Its saturday night. I am sat in my house alone and feel lonely. 
Got a glass of wine and come chocolate. 

Just miss him. Just want him back. 
Doesn't seem that will happen anytime soon. 

Is anyone else out there a sad lonely dumpee?


----------



## Lostouthere (Aug 24, 2011)

I know the feeling. I got invited to a couple parties tonight but not sure if im going...if I do I dont need to drink because that would turn out very badly. But your not alone. Sometimes I would like to have my wife back but I cant go through this again.


----------



## Bigrascal (Aug 12, 2011)

I hear you. It goes in waves for me and it's only been two weeks since I moved out and one week since i've seen my W. 

It hurts and I'm lonely. Leaning on friends and actively using positive self talk are really helping me. keeping my mind occupied with drives in the car, venue changes and different simple activities is also helping - going to the movies by myself, having dinner with a friend, coffee by myself at a coffee shop etc.

Hang in there. We will be better and we will get through this.


----------



## gearhead65 (Aug 25, 2011)

I'm home with the kids feeling the same way. My wife is out of town with her OM. It just hurts. I'm trying to put on the brave face for the kids. Not doing that good of a job...


----------



## Lostouthere (Aug 24, 2011)

gearhead65 said:


> I'm home with the kids feeling the same way. My wife is out of town with her OM. It just hurts. I'm trying to put on the brave face for the kids. Not doing that good of a job...




Know that feeling to well. Dont have my little one tonight but I imagine she is out with the OM and someone is watching hers. Grrr this is what gets me the most.


----------



## Set me FREE (Sep 5, 2011)

I was lonely last night..stbxh took the dogs and the kids for the weekend. Every sound in the house scared the crap out of me because I didn't have the dogs reaction to go by....

Tonight I have a invitation for a late dinner date....I am so not ready and will most likely flake out cause I know I will do something stupid....that and I have drawers full of stay at home mom clothes(yoga pants, t-shirts and jeans that I am swimming in) and no money or desire to buy anything dressy since I am losing weight pounds per day.


----------



## TheMizz...erable (Aug 14, 2011)

Saturday night and lonely here too. Weekends when my son is not here is the worst.

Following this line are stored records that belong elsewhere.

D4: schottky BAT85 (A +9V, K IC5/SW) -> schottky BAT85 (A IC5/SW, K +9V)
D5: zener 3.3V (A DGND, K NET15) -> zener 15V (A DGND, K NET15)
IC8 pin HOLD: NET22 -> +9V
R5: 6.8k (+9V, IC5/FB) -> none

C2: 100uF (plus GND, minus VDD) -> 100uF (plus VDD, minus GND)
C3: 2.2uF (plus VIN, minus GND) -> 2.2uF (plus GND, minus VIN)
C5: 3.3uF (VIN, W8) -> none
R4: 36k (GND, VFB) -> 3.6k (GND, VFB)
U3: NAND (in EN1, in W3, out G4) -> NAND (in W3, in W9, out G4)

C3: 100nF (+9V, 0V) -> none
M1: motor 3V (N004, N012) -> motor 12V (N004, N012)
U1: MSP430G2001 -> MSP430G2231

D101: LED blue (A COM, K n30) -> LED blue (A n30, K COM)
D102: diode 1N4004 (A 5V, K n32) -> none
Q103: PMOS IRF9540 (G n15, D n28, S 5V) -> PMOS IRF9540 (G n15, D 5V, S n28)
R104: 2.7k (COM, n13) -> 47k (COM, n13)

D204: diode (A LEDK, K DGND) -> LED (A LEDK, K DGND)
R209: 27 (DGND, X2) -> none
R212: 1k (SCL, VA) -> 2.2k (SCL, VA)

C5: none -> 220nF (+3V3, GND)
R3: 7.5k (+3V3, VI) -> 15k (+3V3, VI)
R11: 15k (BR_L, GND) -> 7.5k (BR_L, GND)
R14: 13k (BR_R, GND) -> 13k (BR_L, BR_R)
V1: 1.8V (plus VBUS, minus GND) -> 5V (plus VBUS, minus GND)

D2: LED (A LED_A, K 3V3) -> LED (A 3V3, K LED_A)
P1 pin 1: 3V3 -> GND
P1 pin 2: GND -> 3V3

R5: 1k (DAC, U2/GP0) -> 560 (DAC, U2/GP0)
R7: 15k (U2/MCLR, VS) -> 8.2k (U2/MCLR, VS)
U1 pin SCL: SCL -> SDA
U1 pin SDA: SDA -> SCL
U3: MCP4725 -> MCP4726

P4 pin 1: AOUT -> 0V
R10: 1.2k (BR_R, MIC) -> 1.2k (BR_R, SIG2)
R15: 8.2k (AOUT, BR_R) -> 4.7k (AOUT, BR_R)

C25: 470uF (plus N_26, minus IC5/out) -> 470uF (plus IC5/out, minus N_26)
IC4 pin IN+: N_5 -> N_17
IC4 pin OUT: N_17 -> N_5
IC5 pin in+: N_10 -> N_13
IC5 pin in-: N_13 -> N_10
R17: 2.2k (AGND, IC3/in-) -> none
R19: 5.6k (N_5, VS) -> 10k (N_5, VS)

I see people have dinner and party invitations and I'm thinking wow I wish I had something like that. I am alone. Got the tv on and chit chatting on the net. Made chilli for supper. Bought junk food today. This SUCKS!


----------



## Set me FREE (Sep 5, 2011)

I ended up staying home. Watching Hulu. I did get dressed to go out but ultimately decided it was too much too soon.


----------



## solitudeseeker (May 1, 2011)

I'm with you. Just me and the cat tonight.


----------



## Stonewall (Jul 5, 2011)

drsparkle said:


> Its saturday night. I am sat in my house alone and feel lonely.
> Got a glass of wine and come chocolate.
> 
> Just miss him. Just want him back.
> ...


Here is someone else!

Sam Cooke- Another Saturday Night - YouTube


----------